A PIRO-based model can be used to accurately predict mortality in surgical patients with severe intra-abdominal sepsis or septic shock, reports a study published in the American Journal of Critical Care.
Mortality in patients with intra-abdominal sepsis is very high and it is a challenging job to recognize and classify patients with sepsis. Majority of critical care specialists find the existing definitions confusing and not clinically useful.
The PIRO model is designed to improve the classification of patients across different degrees of illness severity, similar to how cancer is sorted into stages to describe its severity. PIRO scores have been developed for patients with severe sepsis, ventilator-associated pneumonia, and other conditions, but this study is the first to evaluate the usefulness of a PIRO score for surgically related intra-abdominal sepsis.

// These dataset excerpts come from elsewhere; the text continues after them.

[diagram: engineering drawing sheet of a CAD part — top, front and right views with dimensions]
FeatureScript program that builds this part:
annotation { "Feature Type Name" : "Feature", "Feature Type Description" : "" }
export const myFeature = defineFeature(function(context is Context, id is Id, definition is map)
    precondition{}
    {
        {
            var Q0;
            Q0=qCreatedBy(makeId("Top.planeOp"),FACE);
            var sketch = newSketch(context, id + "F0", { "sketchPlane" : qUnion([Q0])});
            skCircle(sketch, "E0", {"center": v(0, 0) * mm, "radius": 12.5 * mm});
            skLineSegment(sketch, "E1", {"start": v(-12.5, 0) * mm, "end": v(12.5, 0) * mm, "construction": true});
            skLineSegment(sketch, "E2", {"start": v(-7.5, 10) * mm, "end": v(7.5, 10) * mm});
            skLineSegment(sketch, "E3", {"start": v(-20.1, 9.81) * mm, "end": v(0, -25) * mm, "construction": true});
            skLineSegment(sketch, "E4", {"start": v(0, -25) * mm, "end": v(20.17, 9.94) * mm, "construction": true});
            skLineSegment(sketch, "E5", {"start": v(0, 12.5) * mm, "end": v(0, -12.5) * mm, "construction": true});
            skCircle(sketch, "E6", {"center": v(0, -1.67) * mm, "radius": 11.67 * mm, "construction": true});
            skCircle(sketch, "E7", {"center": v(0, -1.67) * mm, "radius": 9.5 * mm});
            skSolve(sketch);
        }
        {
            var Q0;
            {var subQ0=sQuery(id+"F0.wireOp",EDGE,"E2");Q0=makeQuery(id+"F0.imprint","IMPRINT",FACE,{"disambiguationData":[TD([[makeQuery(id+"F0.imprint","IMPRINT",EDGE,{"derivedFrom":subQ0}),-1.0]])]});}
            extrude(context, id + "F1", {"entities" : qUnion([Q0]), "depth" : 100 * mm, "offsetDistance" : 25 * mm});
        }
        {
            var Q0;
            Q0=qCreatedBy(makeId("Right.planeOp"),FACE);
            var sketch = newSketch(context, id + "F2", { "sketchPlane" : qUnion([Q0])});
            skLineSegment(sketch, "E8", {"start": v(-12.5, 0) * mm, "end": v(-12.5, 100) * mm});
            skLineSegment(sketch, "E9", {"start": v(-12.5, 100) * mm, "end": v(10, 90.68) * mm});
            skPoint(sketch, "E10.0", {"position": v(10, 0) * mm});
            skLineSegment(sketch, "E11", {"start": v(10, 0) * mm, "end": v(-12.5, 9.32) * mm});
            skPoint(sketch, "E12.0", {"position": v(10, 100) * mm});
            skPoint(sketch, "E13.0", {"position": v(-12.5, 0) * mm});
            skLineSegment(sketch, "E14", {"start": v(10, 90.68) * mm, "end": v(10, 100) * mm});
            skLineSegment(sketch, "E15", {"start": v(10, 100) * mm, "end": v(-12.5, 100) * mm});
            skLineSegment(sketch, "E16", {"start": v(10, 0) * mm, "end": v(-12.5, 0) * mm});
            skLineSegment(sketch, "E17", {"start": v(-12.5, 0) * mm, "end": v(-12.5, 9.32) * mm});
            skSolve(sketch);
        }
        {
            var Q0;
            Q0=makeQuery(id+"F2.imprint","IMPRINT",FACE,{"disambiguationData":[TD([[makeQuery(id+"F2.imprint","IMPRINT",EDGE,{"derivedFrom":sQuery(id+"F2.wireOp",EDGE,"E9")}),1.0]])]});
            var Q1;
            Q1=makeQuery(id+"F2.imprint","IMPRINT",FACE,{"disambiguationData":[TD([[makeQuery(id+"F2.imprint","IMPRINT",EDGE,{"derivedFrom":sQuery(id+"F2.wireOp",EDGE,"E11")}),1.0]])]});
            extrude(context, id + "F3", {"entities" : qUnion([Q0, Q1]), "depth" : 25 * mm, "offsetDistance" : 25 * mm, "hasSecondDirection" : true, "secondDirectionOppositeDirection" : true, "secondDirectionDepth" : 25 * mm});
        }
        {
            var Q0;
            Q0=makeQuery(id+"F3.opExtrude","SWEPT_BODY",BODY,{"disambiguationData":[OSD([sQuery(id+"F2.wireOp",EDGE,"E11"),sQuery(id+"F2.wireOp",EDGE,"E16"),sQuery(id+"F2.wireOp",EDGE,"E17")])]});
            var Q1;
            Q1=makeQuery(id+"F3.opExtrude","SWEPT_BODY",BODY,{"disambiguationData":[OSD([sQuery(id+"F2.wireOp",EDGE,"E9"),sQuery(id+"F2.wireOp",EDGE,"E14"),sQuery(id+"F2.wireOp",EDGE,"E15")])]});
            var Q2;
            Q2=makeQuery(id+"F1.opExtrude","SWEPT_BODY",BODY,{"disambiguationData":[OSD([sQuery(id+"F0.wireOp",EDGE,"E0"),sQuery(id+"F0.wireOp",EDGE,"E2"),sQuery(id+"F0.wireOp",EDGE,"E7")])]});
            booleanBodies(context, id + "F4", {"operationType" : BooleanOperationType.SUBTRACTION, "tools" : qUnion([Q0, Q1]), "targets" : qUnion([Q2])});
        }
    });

Juan G. Posadas-Calleja and his colleagues conducted a study to assess the usefulness of the predisposition, infection/injury, response, organ dysfunction (PIRO) concept in surgical intensive care patients with severe sepsis or septic shock due to an intra-abdominal source.
The researchers retrospectively reviewed a data of 905 patients from a prospective observational cohort. The study found that among 905 patients, overall mortality was 21.3%, but patients with septic shock had a mortality of 40.6%.
A PIRO score was developed that included the following variables: age greater than 65 years; comorbid conditions; leukopenia; hypothermia; and cardiovascular, renal, respiratory, and central nervous system failure. One point was given for each feature detected.
They found that the resulting PIRO score was a more accurate indicator of mortality for these patients than existing, more data-intensive tools such as the Acute Physiology and Chronic Health Evaluation II and the Sequential Organ Failure Assessment.
Sepsis, severe sepsis, and septic shock are important causes of admission to and mortality in the intensive care unit (ICU). The estimated incidence of sepsis is 2.4 to 4 cases per 1000.
“Our score is based on eight independent variables associated with mortality, data that is easily obtained at the bedside,” said co-author Juan G. Posadas-Calleja, MD, MSc, clinical associate professor, whose master’s thesis served as the impetus for the study. “Healthcare providers may be able to accurately and quickly predict mortality risk in surgical ICU patients by using a small card with our PIRO rating scale.”
On a scale of 0-8, the mean PIRO score for all patients in the study was 2.9, with higher mean scores for nonsurvivors (3.9) than for survivors (2.3). In addition, mortality increased as the PIRO score increased.
The authors concluded that the study is the first to show that a PIRO-based model can be used to predict ICU mortality in a heterogeneous population of patients with sepsis due to intra-abdominal causes.